I believe this is partly due to the HK tax structure which favors dividends, incentivizing management to hold large portions of their wealth in company stock. This is turn rewards all shareholders. This is obviously not the case in the U.S.

Ishmael
01-10-07, 09:53 AM
When I lived in Australia in the early 80"s, I was working for Arthur Andersen and was shocked how poor the regulation of public companys was and how poor the accounting standards and auditing was. There was a Canadian there and after I was there about a month he came up to me and told me he had forgotten how bad things were until I got there. I always thought that the rest of the world would rise to the level of the US in corporate goverance but instead the US fell to the level of third worlds. Interestingly, a few years before Arthur Andersen fell it was led by its first nonAmerican. He came from Europe and was incharge of one of Andersen's biggest audit failures up to that time -- Delorean. The firm did not do its usual practice at that time of terminating the partner after all of the litigation was completed. Why, he was considered a great marketer even though he was terrible at the firm's base business.

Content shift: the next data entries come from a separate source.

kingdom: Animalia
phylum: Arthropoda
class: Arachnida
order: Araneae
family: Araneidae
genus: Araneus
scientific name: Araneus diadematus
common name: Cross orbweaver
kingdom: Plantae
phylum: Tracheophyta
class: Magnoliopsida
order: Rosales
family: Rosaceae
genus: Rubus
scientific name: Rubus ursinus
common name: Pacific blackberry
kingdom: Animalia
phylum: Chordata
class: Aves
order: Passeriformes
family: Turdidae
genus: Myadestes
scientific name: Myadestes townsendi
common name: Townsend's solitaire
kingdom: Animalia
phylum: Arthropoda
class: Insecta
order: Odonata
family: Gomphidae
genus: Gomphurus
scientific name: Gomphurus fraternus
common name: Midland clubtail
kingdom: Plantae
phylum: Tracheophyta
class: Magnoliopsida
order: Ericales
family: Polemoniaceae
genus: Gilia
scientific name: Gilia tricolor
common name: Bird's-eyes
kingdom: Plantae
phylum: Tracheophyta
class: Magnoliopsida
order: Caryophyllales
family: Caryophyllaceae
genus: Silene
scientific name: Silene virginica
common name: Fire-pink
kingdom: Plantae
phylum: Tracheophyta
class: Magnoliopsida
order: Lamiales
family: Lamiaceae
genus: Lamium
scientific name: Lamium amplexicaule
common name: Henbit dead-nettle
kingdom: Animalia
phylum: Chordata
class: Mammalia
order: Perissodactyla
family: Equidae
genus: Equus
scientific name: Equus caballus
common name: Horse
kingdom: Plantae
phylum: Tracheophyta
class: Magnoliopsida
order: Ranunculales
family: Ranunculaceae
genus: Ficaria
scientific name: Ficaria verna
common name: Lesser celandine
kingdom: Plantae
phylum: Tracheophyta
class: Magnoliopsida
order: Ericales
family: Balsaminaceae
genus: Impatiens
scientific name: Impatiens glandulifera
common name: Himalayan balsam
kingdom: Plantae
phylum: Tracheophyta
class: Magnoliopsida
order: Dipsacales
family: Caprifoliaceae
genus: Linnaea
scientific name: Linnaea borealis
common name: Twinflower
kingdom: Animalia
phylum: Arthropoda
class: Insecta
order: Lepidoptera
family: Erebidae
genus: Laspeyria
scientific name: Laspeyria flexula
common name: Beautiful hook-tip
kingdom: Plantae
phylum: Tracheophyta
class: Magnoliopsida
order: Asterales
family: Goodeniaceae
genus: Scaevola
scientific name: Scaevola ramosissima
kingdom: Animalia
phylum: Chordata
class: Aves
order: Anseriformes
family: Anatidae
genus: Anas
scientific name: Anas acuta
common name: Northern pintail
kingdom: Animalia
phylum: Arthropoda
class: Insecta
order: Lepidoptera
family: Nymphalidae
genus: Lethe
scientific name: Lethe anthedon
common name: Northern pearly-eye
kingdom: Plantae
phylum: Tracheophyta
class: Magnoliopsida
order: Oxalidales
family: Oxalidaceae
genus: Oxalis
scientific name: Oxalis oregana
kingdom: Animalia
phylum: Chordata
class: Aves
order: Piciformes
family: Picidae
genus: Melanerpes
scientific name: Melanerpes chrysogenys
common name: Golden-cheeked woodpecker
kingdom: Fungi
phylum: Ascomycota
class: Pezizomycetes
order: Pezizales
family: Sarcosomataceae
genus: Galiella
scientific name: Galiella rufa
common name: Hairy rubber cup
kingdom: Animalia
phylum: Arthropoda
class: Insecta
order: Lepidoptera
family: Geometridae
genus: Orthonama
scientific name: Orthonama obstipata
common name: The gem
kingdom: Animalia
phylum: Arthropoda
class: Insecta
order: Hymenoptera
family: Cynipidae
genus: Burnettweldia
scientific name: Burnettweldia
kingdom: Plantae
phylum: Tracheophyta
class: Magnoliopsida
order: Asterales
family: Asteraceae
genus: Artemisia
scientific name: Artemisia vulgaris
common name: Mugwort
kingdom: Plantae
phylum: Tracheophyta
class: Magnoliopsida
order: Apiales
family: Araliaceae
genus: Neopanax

In summary the combination of marketing (or putting the right spin or con job on something) combined with corruption (which was covered up by marketing, spin, con job or whatever you want to call it) has prevaded the US everywhere.

With that said, don't fool yourself. Anyone investing in third world and staying invested there will lose their shirt. Look at Venezuela. Early on in my career I was very involved in oil and gas businesses in Argentina. I never saw any gringo get any money out of there. A few years ago I saw a friend of mine's business lose $150 million through theft and then there was all the corruption at Royal Ahold. Argentina just recently defaulted on its debt and the economy rebounded.

That will happen through out the third world when the world economy goes into recession.

Boys and girls, hold onto your hats and make sure your seat belts are fastened. It is going to be a bumpy ride.